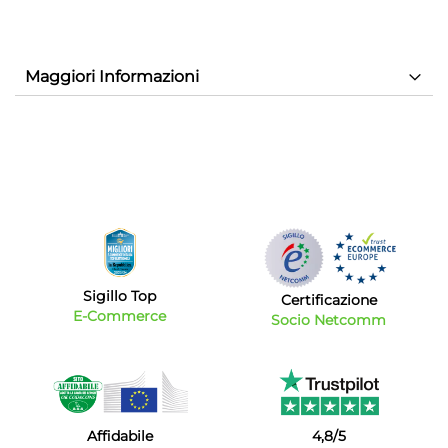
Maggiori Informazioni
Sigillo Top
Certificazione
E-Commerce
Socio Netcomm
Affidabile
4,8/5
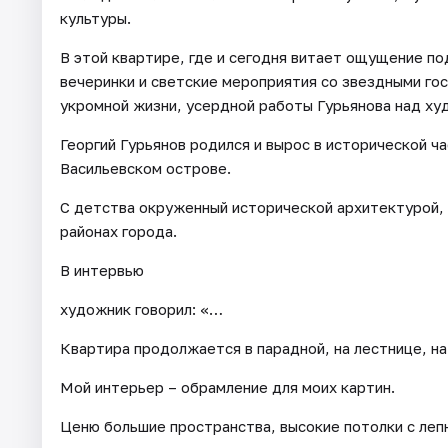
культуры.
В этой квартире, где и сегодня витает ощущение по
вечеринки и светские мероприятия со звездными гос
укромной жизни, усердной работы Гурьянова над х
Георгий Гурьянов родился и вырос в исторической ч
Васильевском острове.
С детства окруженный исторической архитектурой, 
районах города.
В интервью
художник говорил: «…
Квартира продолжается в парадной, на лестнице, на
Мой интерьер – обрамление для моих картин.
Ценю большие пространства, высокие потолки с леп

▬▬▬▬▬▬

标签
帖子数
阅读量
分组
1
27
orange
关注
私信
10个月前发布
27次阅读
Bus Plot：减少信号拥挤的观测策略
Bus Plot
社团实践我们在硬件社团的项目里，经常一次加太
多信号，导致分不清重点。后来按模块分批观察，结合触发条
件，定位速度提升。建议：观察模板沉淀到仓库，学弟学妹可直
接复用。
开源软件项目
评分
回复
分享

▬▬▬▬▬▬

**ABOUT THIS TASK**
Starting at the line that contains "Maggiori Informazioni" and stopping after the line that contains "Ценю большие пространства, высокие", rewrite these lines with "Affidabile" replaced by "Sicuro" and everything else unchanged. Leave the pictures out.

**ANSWER TO THIS TASK**
Maggiori Informazioni
Sigillo Top
Certificazione
E-Commerce
Socio Netcomm
Sicuro
4,8/5
культуры.
В этой квартире, где и сегодня витает ощущение по
вечеринки и светские мероприятия со звездными гос
укромной жизни, усердной работы Гурьянова над х
Георгий Гурьянов родился и вырос в исторической ч
Васильевском острове.
С детства окруженный исторической архитектурой, 
районах города.
В интервью
художник говорил: «…
Квартира продолжается в парадной, на лестнице, на
Мой интерьер – обрамление для моих картин.
Ценю большие пространства, высокие потолки с леп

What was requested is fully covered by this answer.